Saved data entries:

────────────────

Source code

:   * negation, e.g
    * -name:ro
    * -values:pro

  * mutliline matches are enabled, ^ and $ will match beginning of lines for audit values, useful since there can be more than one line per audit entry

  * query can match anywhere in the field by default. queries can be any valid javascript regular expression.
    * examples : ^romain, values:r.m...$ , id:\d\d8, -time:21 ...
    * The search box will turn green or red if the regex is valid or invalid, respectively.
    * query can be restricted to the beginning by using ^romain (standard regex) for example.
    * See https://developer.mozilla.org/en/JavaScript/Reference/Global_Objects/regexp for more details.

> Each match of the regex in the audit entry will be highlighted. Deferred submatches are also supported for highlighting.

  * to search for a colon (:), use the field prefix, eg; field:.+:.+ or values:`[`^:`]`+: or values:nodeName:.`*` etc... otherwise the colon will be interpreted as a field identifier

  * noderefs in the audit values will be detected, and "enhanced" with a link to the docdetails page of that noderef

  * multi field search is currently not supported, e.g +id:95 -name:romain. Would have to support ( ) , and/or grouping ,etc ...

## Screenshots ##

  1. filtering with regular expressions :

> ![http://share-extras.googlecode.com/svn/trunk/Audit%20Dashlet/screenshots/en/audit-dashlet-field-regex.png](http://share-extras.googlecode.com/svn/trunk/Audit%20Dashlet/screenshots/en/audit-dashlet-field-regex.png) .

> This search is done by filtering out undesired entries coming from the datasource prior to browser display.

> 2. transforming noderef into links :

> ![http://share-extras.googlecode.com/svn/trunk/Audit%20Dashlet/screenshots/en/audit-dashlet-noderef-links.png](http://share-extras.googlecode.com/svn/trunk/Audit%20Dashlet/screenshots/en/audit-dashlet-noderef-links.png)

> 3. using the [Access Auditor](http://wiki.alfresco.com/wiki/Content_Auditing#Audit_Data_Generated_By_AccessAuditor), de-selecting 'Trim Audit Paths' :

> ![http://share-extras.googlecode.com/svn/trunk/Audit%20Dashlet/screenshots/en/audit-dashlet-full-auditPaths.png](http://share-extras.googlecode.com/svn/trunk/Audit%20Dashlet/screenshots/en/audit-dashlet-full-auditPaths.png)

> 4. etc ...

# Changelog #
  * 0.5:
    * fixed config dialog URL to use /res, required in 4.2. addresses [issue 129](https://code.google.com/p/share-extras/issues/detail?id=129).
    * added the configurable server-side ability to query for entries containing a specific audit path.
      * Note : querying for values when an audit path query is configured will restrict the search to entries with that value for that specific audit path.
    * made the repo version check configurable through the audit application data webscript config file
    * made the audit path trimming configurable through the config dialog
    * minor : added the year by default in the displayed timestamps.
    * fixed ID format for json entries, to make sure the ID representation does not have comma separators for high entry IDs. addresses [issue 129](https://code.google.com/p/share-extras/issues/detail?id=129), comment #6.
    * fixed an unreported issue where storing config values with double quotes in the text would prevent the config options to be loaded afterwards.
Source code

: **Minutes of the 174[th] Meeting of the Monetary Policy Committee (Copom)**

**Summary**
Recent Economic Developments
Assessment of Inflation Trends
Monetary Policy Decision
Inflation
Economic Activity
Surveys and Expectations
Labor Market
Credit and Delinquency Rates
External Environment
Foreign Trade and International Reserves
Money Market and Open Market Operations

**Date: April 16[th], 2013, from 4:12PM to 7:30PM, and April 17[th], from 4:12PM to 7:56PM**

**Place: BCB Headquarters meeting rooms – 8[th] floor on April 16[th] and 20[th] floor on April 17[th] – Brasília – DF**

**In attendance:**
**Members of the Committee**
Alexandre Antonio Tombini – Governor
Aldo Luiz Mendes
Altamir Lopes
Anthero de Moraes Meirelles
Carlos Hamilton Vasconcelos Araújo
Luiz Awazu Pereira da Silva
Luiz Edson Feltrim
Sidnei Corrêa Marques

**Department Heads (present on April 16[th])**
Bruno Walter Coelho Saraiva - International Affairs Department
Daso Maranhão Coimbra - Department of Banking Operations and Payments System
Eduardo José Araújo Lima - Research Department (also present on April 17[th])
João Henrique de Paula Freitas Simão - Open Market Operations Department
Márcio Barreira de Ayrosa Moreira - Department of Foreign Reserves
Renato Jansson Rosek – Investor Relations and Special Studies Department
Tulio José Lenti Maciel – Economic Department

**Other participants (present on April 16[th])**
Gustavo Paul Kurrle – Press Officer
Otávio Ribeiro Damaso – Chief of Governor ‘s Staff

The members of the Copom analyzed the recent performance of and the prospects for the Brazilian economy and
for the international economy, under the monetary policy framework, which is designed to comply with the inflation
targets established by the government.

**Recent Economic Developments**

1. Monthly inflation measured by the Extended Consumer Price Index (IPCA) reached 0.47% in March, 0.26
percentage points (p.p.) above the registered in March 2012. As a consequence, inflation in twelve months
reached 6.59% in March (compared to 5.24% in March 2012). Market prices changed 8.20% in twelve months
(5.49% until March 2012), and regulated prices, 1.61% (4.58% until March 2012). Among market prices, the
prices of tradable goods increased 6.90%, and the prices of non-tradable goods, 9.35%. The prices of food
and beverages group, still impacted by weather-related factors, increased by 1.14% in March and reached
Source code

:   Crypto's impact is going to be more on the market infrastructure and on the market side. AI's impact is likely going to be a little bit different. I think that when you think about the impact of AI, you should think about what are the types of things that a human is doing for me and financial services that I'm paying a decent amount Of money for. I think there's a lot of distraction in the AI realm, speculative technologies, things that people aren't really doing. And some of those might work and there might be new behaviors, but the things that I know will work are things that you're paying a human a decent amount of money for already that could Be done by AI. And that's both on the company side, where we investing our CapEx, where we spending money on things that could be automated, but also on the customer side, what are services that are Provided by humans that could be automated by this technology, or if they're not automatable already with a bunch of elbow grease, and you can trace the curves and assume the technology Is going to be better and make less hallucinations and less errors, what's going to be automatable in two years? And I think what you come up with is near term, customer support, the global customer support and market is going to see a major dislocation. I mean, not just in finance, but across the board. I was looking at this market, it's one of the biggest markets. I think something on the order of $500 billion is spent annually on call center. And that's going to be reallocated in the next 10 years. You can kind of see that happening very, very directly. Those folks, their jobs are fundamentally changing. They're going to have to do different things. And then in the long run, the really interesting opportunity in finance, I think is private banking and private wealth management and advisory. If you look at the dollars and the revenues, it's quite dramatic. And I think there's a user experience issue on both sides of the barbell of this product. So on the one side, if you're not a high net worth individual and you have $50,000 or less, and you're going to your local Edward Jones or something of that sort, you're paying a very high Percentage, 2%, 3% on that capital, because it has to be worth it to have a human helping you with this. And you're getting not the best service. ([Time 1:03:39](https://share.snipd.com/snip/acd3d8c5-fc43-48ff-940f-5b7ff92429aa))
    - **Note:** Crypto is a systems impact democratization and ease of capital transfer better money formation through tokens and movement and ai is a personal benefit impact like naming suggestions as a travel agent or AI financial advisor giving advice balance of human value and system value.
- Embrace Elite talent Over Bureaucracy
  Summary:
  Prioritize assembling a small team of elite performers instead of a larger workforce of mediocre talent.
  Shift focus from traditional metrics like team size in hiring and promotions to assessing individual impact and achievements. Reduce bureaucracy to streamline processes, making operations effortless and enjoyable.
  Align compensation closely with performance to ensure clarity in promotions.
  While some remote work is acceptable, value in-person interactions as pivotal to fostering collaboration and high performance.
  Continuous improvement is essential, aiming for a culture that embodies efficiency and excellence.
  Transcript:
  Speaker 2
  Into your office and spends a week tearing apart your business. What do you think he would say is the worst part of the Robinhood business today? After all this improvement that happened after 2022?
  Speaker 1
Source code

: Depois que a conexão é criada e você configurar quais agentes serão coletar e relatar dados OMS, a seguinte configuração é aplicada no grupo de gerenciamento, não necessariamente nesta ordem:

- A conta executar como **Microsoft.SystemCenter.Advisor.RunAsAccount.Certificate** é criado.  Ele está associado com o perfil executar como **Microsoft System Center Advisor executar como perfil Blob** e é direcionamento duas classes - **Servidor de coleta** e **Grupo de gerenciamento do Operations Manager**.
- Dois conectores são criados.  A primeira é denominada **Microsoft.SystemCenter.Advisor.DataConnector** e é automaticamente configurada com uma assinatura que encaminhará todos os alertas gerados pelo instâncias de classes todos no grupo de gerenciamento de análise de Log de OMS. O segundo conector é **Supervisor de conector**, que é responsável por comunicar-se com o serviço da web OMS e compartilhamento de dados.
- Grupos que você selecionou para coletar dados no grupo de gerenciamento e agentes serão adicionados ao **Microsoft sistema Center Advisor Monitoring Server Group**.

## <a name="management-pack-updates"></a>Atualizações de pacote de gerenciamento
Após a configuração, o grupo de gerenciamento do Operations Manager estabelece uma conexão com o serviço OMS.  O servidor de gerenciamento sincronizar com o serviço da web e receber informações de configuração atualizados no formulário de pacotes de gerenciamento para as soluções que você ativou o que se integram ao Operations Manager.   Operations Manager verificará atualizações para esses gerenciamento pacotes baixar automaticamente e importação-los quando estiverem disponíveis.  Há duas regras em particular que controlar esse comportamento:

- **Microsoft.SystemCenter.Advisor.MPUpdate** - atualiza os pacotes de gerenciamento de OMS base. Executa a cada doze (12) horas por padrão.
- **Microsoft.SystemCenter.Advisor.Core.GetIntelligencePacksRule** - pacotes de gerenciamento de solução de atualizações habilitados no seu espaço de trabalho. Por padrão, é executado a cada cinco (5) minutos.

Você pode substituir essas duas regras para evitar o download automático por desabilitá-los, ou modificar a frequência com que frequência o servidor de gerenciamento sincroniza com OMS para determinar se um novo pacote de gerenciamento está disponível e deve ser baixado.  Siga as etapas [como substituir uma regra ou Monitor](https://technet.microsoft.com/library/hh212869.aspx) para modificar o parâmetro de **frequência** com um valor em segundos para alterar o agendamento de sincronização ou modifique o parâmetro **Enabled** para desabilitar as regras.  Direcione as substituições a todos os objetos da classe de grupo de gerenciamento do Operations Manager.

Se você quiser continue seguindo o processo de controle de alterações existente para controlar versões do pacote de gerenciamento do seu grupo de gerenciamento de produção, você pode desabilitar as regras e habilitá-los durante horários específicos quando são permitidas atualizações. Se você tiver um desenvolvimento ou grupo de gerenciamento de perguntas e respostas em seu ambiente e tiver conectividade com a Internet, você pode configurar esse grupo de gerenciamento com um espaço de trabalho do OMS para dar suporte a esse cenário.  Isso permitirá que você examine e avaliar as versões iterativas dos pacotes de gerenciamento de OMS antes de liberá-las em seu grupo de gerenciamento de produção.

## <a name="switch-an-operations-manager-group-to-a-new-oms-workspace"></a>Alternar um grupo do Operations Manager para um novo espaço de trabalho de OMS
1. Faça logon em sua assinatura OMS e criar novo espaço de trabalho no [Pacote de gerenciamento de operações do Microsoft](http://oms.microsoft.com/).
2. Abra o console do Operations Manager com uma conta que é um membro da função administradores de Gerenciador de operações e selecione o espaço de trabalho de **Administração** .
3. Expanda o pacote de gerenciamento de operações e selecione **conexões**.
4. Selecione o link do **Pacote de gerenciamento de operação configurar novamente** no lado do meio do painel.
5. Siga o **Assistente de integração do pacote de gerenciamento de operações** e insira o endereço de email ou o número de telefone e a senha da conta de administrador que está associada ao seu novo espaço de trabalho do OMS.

────────────────

**INSTRUCTIONS FOR THE TASK**
Taking the entries above, write out exactly the lines starting with the line containing "de pacote de gerenciamento" and going on through the line containing "cinco (5) minutos.", both included, and nothing else.

**RESPONSE**
## <a name="management-pack-updates"></a>Atualizações de pacote de gerenciamento
Após a configuração, o grupo de gerenciamento do Operations Manager estabelece uma conexão com o serviço OMS.  O servidor de gerenciamento sincronizar com o serviço da web e receber informações de configuração atualizados no formulário de pacotes de gerenciamento para as soluções que você ativou o que se integram ao Operations Manager.   Operations Manager verificará atualizações para esses gerenciamento pacotes baixar automaticamente e importação-los quando estiverem disponíveis.  Há duas regras em particular que controlar esse comportamento:

- **Microsoft.SystemCenter.Advisor.MPUpdate** - atualiza os pacotes de gerenciamento de OMS base. Executa a cada doze (12) horas por padrão.
- **Microsoft.SystemCenter.Advisor.Core.GetIntelligencePacksRule** - pacotes de gerenciamento de solução de atualizações habilitados no seu espaço de trabalho. Por padrão, é executado a cada cinco (5) minutos.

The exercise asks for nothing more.